Your last chance to discover Winchelsea’s secret gardens
It’s a very rare privilege indeed to be allowed within the high walls of Winchelsea’s 10 secret gardens.
Which explains why these wonderful private retreats are collectively the most popular of all the hundreds in the National Gardens Scheme’s gardens open for charity events.
The Well House, The Armoury, Cleveland House and the rest are opened by their owners on just two or three afternoons a year. This Wednesday, July 4, offers your last chance to visit them in 2012. The gardens are open from 1.00 until 5.30 and you pay your £5 entrance fee to all of them at the first you visit. Follow signs in the village.

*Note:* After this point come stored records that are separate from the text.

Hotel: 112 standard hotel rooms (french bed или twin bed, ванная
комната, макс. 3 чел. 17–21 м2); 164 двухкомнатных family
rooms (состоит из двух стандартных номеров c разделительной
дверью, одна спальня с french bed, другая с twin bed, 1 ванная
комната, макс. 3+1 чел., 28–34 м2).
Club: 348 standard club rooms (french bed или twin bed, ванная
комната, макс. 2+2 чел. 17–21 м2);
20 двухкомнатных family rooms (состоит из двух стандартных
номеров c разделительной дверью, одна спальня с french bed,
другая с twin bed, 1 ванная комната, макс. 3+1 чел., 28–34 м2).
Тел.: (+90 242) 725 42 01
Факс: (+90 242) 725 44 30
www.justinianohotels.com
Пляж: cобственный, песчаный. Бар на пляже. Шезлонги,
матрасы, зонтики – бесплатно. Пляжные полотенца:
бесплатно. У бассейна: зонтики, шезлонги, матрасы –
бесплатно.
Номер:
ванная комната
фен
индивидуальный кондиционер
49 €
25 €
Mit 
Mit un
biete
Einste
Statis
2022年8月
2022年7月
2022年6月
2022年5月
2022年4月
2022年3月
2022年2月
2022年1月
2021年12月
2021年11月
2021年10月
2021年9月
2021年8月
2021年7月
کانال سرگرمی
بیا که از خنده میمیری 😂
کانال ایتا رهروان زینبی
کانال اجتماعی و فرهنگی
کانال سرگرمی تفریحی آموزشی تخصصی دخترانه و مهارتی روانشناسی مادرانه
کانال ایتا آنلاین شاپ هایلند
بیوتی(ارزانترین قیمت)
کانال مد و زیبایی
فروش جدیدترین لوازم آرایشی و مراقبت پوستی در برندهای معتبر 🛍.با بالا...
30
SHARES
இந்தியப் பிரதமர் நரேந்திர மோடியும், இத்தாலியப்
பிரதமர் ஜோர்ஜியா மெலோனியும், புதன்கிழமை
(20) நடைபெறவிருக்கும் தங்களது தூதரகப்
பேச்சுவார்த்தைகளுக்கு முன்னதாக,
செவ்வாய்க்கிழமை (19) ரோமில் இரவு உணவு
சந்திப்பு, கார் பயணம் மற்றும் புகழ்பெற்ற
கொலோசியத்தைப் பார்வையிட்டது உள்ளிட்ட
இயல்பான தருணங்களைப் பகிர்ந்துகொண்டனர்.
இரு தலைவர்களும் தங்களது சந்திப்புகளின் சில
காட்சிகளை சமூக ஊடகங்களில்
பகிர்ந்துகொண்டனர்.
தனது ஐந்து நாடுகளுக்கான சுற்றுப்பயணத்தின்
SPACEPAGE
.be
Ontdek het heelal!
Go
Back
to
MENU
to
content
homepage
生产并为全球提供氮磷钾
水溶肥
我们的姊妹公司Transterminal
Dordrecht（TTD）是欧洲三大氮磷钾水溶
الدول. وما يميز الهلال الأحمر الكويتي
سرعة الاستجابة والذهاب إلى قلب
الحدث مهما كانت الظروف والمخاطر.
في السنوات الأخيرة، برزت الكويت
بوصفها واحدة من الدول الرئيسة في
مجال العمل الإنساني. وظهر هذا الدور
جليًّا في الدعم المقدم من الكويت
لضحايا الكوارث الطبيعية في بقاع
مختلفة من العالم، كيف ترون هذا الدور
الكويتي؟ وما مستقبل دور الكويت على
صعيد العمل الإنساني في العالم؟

Here is just a taste of what you can expect, with pictures taken during a visit on June 30.
The Well House’s partially walled garden was recently renovated, using gravel and raised beds as well as lawn, with existing trees that aim at all-year-round interest. Here are some details…
Great colour and form:
Wonderful planting in miniature:
The tortoise and the sun dial:
Even the slug damage looks well designed here:
The Armoury’s one acre of land is divided into 10 contrasting garden rooms, with numerous water features and seating areas.
There’s the woodland glade, complete with urn:
Water features:
A garden with a sense of fun:
Cleveland House is perhaps the most impressive of all the gardens. It’s 1.3 walled acres offer remarkable variety, with a wild flower meadow, summer houses, ponds, and a grand lawn with obelisk and water feature giving spectacular views across Rye Bay.